● What you will do: I would like every record reproduced exactly, with the pictures left out.

(Dataset records)
****************
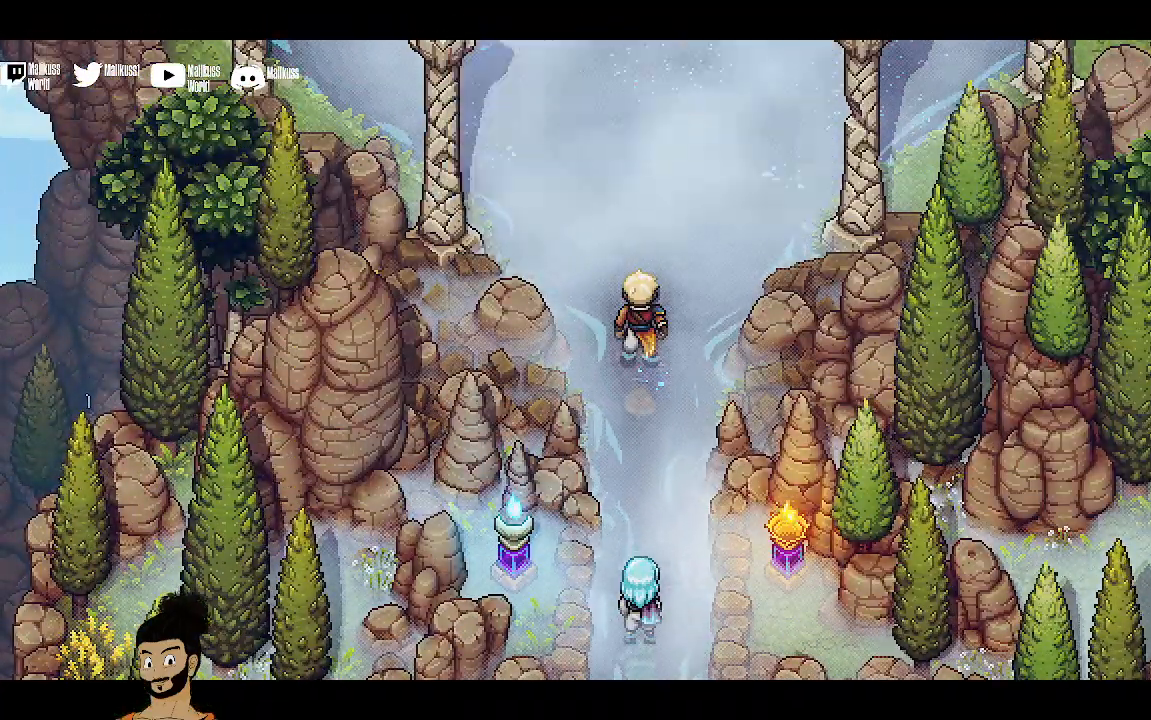
{"buttons": [], "left_stick": "center", "events": [[267, "left_stick", "center"]]}
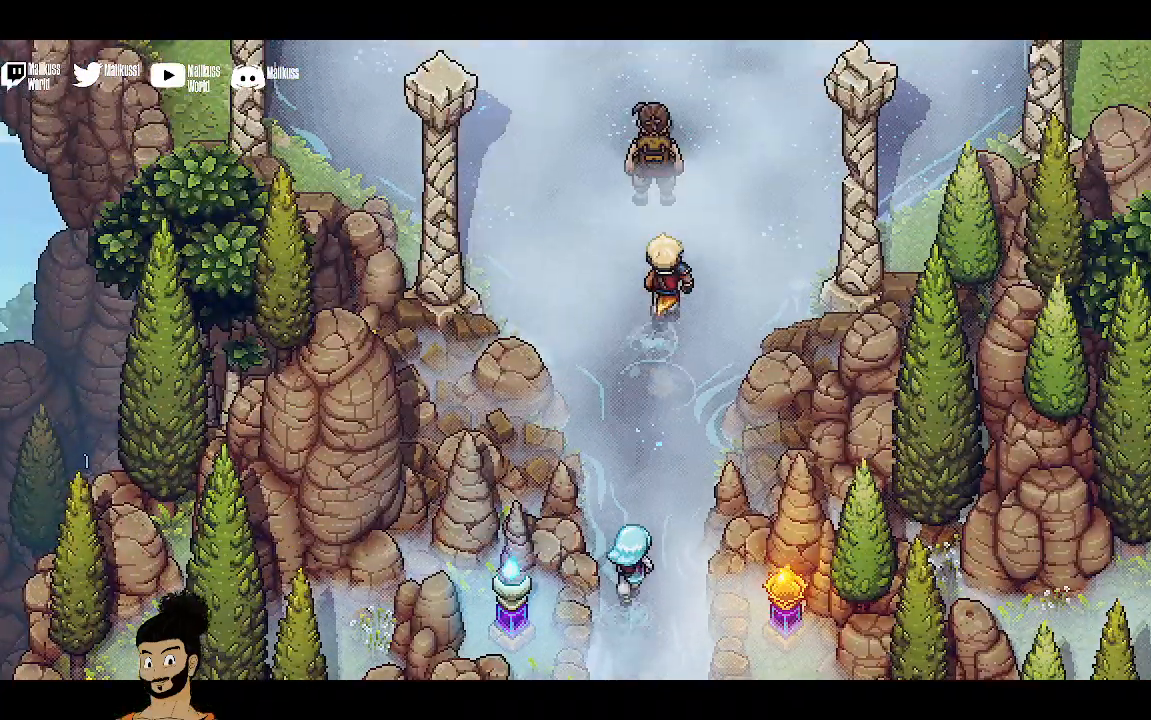
{"buttons": [], "left_stick": "center", "events": []}
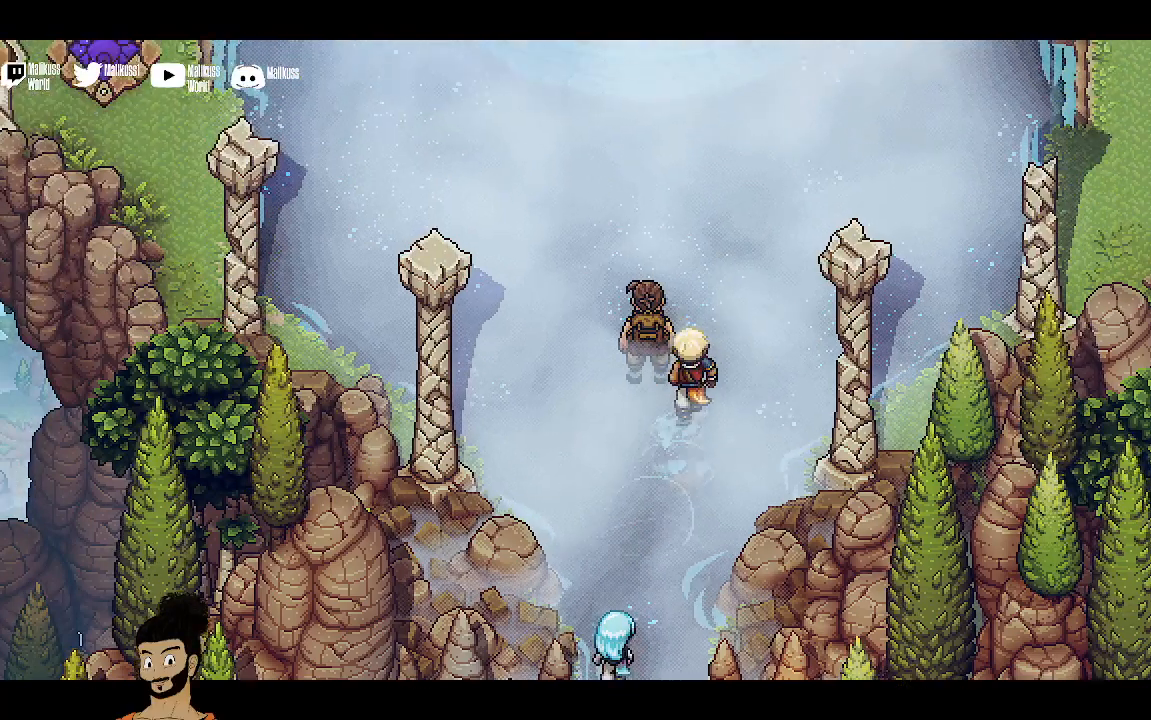
{"buttons": ["A"], "left_stick": "center", "events": [[467, "A", "down"]]}
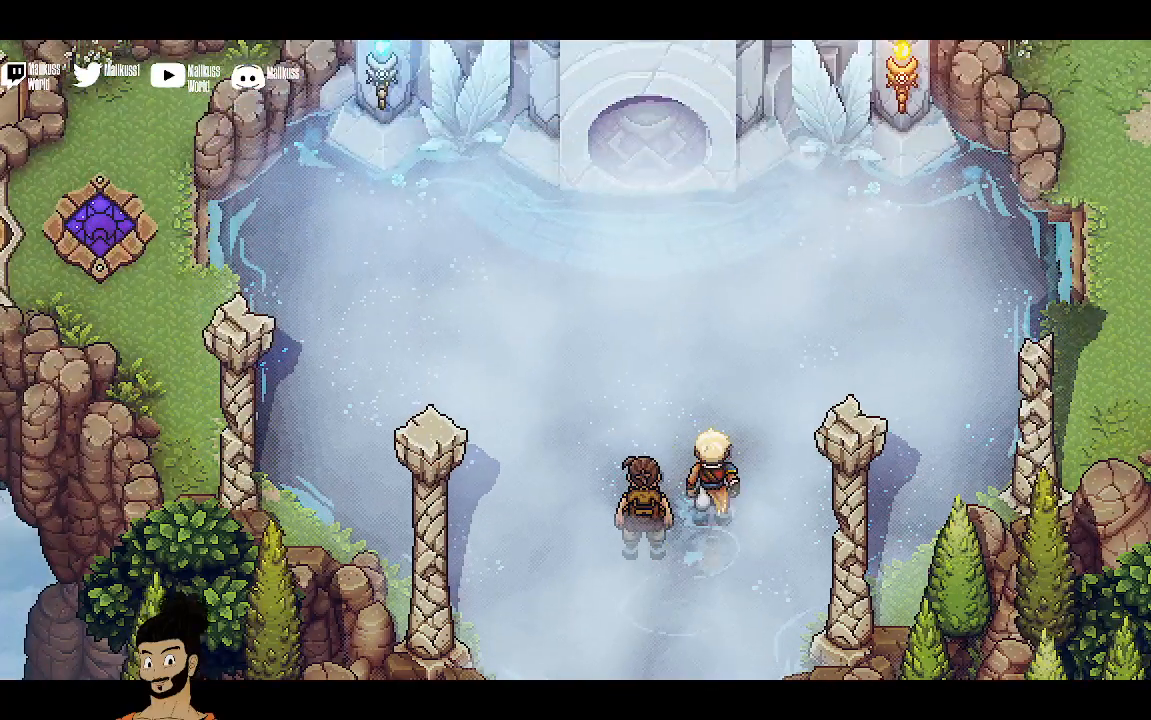
{"buttons": [], "left_stick": "center", "events": [[133, "A", "up"]]}
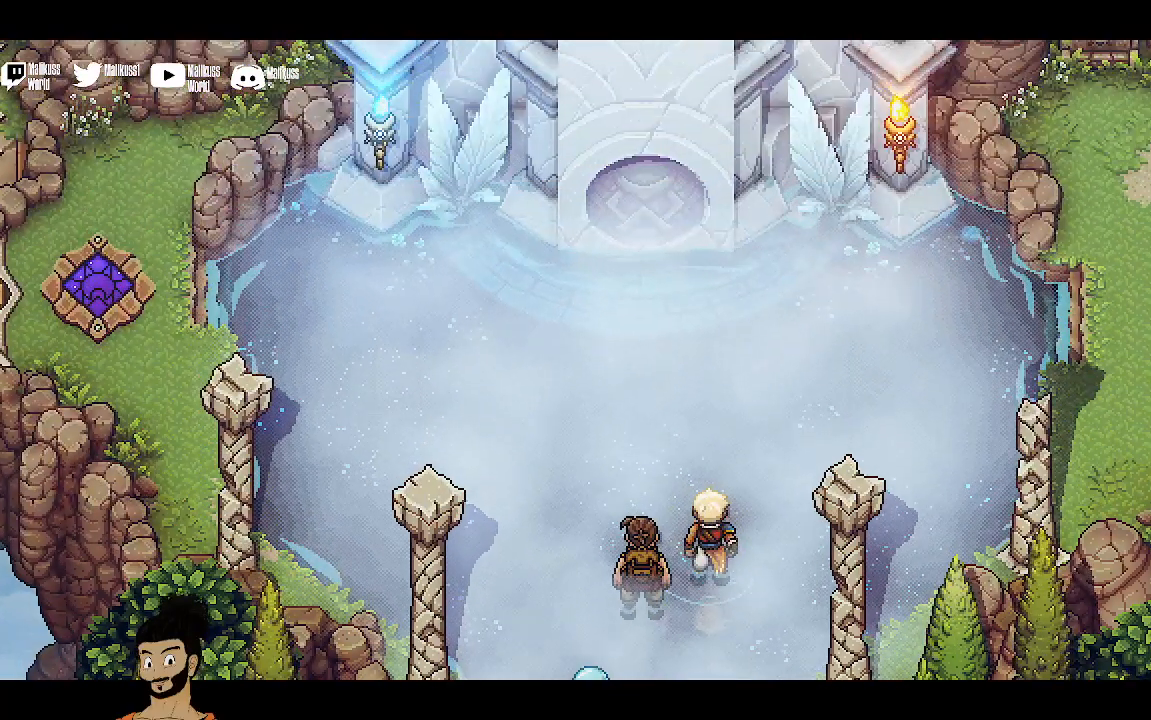
{"buttons": [], "left_stick": "center", "events": []}
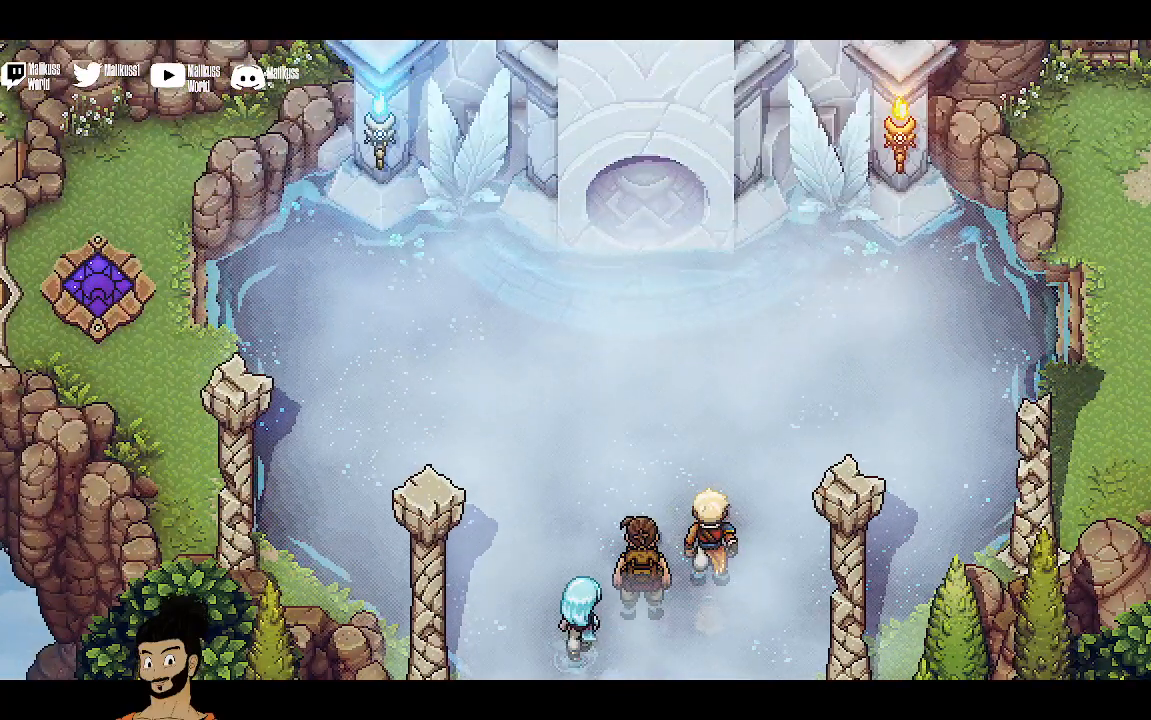
{"buttons": [], "left_stick": "center", "events": []}
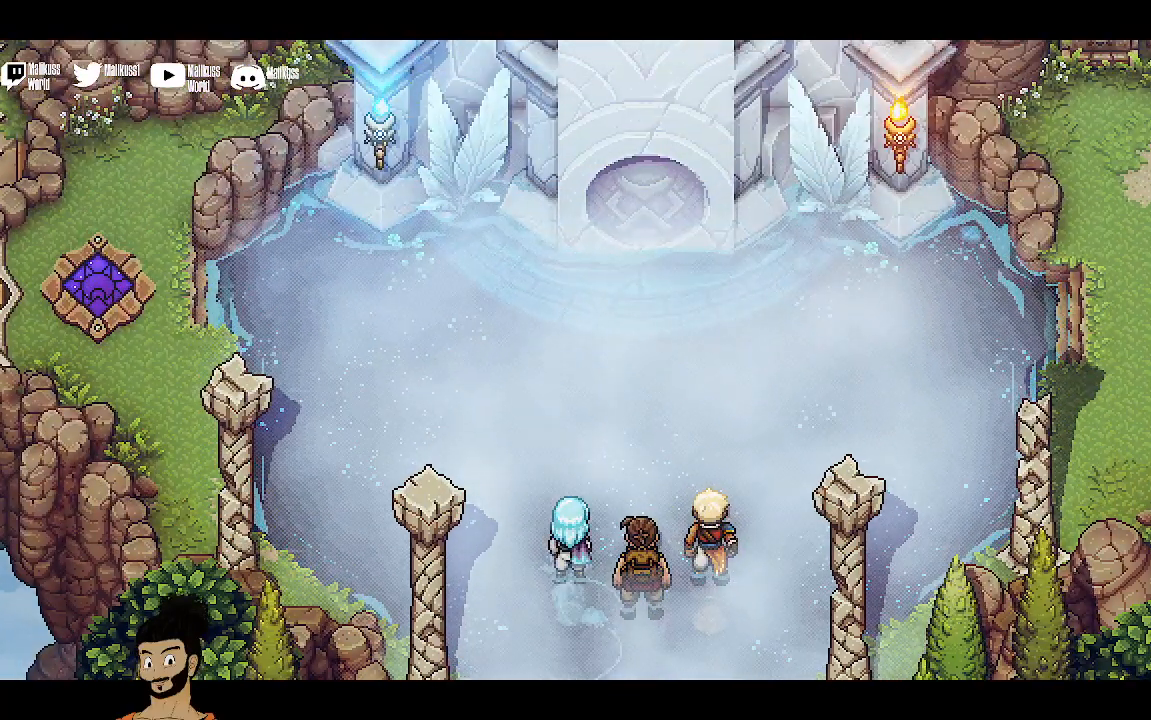
{"buttons": [], "left_stick": "center", "events": []}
****************
● Response for this exercise:
{"buttons": [], "left_stick": "center", "events": [[267, "left_stick", "center"]]}
{"buttons": [], "left_stick": "center", "events": []}
{"buttons": ["A"], "left_stick": "center", "events": [[467, "A", "down"]]}
{"buttons": [], "left_stick": "center", "events": [[133, "A", "up"]]}
{"buttons": [], "left_stick": "center", "events": []}
{"buttons": [], "left_stick": "center", "events": []}
{"buttons": [], "left_stick": "center", "events": []}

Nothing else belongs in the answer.